I'm following the manufactures directions. I had one panel the required 3. One for the pump, one for control power and one for the alarm.


----------



## Amish Electrician (Jan 2, 2010)

No specs? What's his question?

If you don't know the equipment, or the site, you can't plan the job. The 'former electrician' THINKS? Let him do it. Let him pay for it. There's nothing there but sorrow for you if you base your guess on his advice.


----------



## CopperSlave (Feb 9, 2012)

This sounds like a "Dosing System"....am I correct?
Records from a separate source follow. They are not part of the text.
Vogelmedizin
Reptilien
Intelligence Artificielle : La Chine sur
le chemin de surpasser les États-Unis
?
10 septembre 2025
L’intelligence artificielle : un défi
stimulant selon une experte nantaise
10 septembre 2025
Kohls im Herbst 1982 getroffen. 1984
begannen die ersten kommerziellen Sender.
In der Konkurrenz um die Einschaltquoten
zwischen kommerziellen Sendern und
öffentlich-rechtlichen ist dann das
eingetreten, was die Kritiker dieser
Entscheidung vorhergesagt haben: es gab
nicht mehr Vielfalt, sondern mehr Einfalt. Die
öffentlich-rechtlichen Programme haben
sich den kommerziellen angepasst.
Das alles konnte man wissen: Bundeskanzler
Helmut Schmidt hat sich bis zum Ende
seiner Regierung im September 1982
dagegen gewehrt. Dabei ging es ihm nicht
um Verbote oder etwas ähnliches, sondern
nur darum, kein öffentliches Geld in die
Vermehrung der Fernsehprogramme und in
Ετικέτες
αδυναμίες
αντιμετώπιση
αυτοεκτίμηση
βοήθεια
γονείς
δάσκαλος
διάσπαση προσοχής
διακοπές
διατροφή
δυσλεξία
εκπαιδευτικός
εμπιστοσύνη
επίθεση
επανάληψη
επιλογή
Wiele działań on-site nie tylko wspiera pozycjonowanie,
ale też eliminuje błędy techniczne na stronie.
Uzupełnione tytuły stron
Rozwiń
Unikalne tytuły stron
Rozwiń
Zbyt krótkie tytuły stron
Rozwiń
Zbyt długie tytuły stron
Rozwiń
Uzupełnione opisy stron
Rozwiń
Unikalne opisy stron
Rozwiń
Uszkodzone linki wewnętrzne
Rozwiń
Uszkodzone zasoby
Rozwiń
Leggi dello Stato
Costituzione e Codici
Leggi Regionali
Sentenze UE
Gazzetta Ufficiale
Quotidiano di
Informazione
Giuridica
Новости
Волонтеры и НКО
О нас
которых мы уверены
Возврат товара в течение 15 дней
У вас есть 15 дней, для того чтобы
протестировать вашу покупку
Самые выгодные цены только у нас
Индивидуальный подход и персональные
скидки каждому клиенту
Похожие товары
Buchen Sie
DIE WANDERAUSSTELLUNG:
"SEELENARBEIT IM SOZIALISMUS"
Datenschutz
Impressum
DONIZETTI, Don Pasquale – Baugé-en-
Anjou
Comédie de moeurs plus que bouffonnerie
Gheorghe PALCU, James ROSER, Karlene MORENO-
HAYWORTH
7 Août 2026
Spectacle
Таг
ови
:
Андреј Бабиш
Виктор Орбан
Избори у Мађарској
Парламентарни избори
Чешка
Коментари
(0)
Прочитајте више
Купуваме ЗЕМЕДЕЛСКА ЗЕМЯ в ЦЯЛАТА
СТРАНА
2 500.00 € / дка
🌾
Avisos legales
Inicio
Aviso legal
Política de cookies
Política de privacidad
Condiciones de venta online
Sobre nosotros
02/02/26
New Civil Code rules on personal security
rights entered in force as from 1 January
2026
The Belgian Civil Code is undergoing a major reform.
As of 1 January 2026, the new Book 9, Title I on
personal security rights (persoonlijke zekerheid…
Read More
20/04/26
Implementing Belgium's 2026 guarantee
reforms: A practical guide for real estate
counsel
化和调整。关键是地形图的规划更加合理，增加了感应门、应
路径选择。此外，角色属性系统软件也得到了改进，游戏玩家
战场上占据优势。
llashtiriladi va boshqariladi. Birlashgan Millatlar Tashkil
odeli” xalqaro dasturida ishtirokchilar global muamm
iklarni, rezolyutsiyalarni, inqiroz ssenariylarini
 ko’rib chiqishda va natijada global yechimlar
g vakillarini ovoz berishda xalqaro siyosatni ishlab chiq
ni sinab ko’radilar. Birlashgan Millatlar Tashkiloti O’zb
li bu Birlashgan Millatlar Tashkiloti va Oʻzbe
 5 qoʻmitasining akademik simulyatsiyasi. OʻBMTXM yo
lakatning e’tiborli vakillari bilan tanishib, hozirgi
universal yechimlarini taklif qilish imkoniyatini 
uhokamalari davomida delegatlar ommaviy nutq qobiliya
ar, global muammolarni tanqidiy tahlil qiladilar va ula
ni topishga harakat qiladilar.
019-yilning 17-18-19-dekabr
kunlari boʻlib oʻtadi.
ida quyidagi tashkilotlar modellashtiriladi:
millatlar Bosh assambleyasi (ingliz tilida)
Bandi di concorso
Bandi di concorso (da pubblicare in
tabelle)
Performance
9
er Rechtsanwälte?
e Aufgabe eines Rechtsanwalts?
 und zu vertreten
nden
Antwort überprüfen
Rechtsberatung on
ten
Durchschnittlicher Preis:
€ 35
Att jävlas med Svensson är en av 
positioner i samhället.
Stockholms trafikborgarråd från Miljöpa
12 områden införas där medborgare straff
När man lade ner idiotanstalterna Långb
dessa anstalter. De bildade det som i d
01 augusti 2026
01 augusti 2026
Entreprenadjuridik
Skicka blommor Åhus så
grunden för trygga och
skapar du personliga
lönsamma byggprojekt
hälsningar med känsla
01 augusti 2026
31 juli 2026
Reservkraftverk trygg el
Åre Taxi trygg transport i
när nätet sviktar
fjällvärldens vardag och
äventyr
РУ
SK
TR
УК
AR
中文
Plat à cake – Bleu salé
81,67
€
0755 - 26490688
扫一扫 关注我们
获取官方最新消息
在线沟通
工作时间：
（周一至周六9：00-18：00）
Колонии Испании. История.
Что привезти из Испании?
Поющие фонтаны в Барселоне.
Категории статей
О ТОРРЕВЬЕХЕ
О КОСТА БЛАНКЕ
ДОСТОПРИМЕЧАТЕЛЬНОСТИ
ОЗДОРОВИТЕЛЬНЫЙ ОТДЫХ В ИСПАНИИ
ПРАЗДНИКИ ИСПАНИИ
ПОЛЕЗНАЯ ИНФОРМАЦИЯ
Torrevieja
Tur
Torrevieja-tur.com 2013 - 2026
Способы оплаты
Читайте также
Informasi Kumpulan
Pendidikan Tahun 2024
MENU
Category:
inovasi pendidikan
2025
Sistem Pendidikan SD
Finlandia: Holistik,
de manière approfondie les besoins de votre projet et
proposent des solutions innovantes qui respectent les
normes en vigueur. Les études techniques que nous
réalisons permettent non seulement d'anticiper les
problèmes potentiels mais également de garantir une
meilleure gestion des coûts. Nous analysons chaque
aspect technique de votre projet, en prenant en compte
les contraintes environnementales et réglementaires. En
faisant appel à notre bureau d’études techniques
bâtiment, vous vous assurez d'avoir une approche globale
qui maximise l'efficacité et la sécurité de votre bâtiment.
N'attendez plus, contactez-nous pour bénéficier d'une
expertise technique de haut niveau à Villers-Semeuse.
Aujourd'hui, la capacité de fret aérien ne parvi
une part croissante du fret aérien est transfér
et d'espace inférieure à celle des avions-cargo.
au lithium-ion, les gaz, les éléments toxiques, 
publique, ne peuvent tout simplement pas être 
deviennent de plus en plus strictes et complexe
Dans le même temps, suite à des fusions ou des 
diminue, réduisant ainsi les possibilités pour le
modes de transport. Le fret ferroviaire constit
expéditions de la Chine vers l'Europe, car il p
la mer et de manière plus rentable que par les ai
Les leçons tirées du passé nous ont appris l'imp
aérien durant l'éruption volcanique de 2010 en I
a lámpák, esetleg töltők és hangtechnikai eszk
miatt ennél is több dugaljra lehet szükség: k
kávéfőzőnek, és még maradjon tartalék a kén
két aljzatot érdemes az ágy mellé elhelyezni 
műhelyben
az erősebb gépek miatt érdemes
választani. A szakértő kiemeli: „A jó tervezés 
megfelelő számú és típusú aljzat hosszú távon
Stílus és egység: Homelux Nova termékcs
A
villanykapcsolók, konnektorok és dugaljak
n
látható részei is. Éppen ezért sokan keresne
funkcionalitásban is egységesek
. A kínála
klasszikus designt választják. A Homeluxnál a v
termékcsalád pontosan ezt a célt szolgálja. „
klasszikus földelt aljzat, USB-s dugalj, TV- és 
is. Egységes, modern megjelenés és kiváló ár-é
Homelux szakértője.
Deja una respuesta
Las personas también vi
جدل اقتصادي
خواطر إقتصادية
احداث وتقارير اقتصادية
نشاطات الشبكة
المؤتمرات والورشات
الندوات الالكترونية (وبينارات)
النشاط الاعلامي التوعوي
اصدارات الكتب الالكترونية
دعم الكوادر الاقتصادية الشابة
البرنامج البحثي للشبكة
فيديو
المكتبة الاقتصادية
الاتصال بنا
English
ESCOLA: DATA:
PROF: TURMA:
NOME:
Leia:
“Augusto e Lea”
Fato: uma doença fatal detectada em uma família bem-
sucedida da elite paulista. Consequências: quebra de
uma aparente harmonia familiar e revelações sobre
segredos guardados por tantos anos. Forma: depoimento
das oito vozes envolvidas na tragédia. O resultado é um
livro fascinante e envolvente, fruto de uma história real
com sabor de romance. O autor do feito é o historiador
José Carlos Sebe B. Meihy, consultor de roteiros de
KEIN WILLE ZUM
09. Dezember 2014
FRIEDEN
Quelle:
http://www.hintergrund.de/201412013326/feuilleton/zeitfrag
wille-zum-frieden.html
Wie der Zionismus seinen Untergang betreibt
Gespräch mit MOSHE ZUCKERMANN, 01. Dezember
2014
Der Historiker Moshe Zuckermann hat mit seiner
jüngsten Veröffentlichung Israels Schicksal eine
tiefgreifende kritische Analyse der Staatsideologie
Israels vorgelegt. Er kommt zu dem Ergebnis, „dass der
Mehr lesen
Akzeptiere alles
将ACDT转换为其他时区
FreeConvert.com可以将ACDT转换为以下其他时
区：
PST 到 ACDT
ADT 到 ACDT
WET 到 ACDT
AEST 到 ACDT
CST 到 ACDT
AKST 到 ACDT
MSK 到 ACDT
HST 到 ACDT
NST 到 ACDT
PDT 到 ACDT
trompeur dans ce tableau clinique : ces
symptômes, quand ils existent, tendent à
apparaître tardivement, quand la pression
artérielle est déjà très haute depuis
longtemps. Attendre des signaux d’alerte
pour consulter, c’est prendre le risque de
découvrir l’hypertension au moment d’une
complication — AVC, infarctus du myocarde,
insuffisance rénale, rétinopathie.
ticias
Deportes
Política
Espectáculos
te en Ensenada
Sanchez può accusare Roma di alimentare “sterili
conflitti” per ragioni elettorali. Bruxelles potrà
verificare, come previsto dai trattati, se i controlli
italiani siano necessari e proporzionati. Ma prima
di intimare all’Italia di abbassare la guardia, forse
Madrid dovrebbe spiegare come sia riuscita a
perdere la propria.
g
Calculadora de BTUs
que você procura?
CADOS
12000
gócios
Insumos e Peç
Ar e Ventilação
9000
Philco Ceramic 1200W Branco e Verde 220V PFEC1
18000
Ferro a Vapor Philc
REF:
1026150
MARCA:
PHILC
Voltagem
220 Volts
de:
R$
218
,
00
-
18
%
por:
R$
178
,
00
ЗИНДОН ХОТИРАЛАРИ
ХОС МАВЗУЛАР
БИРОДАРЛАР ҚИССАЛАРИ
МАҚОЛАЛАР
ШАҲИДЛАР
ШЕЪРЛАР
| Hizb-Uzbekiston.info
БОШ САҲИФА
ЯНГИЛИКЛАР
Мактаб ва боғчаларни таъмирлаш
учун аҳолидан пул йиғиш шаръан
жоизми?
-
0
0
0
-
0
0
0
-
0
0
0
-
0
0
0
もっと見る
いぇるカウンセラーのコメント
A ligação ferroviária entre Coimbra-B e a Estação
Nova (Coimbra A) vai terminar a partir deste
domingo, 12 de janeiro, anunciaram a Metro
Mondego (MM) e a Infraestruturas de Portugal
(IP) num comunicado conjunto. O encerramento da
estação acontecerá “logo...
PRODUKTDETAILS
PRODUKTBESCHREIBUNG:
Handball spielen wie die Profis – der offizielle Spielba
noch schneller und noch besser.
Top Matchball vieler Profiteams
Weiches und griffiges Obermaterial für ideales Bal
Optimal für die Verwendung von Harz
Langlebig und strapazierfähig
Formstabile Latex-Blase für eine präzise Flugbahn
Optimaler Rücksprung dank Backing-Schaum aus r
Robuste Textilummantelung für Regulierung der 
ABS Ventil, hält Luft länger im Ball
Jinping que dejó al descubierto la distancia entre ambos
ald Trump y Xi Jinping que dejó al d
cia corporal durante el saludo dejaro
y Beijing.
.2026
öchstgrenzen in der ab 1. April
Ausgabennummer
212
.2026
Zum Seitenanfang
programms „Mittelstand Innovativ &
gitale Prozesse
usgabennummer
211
Thats what they are called around here anyway...


----------



## guest (Feb 21, 2009)

Oh for Pete's sake...just install a 3/4" or 1" conduit from the panel to the controller location and pull the wires and set the breakers when you find out....bid it for two circuits, and be done with it.:thumbsup: As for from the sump pit to the controller, do a 3/4" and 1" also.


----------



## jr360 (Dec 7, 2011)

2" pipe to get your cord thru to a 20 amp gfci under the house. also put alarm near door of crawl space. works great, I put the gfci just inside the vent, in case I have to reset it.


----------



## MHElectric (Oct 14, 2011)

I put an end to all this guessing today and caught up with the septic installer. He said he needs two 120v circuits in a nema 4x box on a post out by the lift. A 2" pipe coming in the bottom will handle all the cords coming out of the tank. He will provide the alarm which mounts to the back of the post, this will need to be hard wired. The float and pump have cord ends which plug into each other and then plug into a receptacle in the nema 4 box. 

This seems pretty cut and dry, I should have just called him in the first place. A 30ft piece of 12/3 uf should do the trick.


----------